Matt Darey has been one of the pioneers of trance since its early beginnings in 1994 with the release of his first (Goah Trance) record “Li Kwan – Point zero” one of Oakenfolds pinnacle tracks. Since then the Matt Darey style has been a major influence on the next generation of trance producers such as Michael Woods (Who was trained by Matt), Above and Beyond, Darren Tate, Neo and Ferina…….etc.
“I started off making music back at School when I hooked up with my friend Jamie White. We formed a live four piece band, I was the singer Jamie played keys and we wrote most of the songs together. Fortunately there are no known surviving copies of the tunes we made!!!!! After a couple of years I went off to do a Degree in Marketing and Jamie went off to live in Australia. It was around 1992 when I started to get into the rave scene in the U.K. There was a budding Drum and bass scene in my home town Leicester…… I got right on board and started to make mad breakbeat tunes. I didn’t really attend my degree classes much over three years. I knew it was just a way to delay getting a real job while I decided what I wanted to do in life. It was only in the last few months of the final year of my Degree that it dawned on me……..shit……Final Exams…..Argggghhhhhhh!!!!! Each student had to do a final year thesis on a ficticious product. The only way I was gonna pass my Degree was to excel at this so I decided to make a real product and do what I love most……… I called it “The Marketing of a Rave record”. I got a student loan and pressed up a thousand copies of my track “Overdose”. I went round loads of record shops and raves giving out promo’s and selling copies and within two weeks I’d sold the lot. There was a bit of a buzz going on from the copies I’d sold so I convinced a Distributer to stock it, borrowed some more money and pressed and sold another few thousand. I knew that from now on I wanted to make tunes.

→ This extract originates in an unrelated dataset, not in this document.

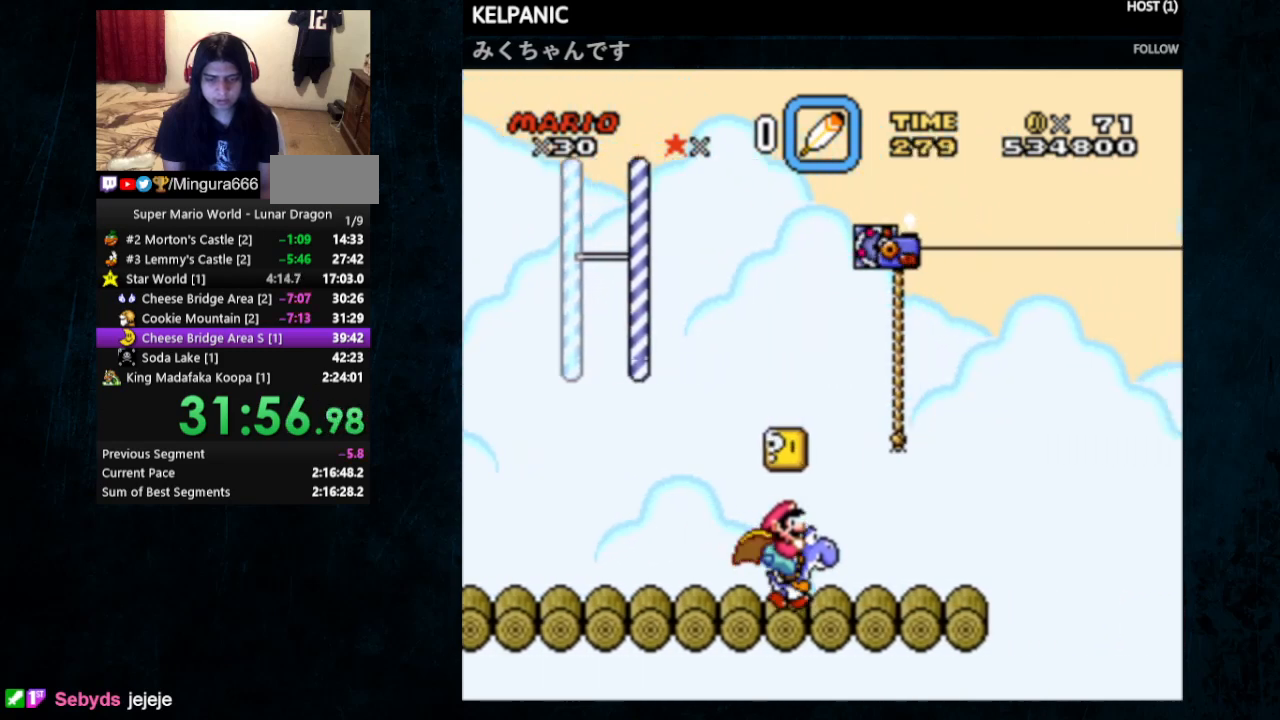
{"buttons": ["B", "Y", "DPAD_RIGHT"], "events": [[333, "B", "down"]]}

About the same the same time Jamie’s Australian visa ran out. He only went over there back packing and landed himself a massive record deal. Even so, the goverment threw him out of the country so it never got off the ground. Within a couple of weeks of him coming back to the U.k we started making tunes again and sent off demo’s to all the rave labels at the time. The day before the BPI awards we set of to London to follow up our demo’s. Just by chance we were sitting in the office of a very small record label playing our demo tape when some big shot from New York’s Sire Records called Seymour Stien (the man who signed Madonna) rang the guy in the office.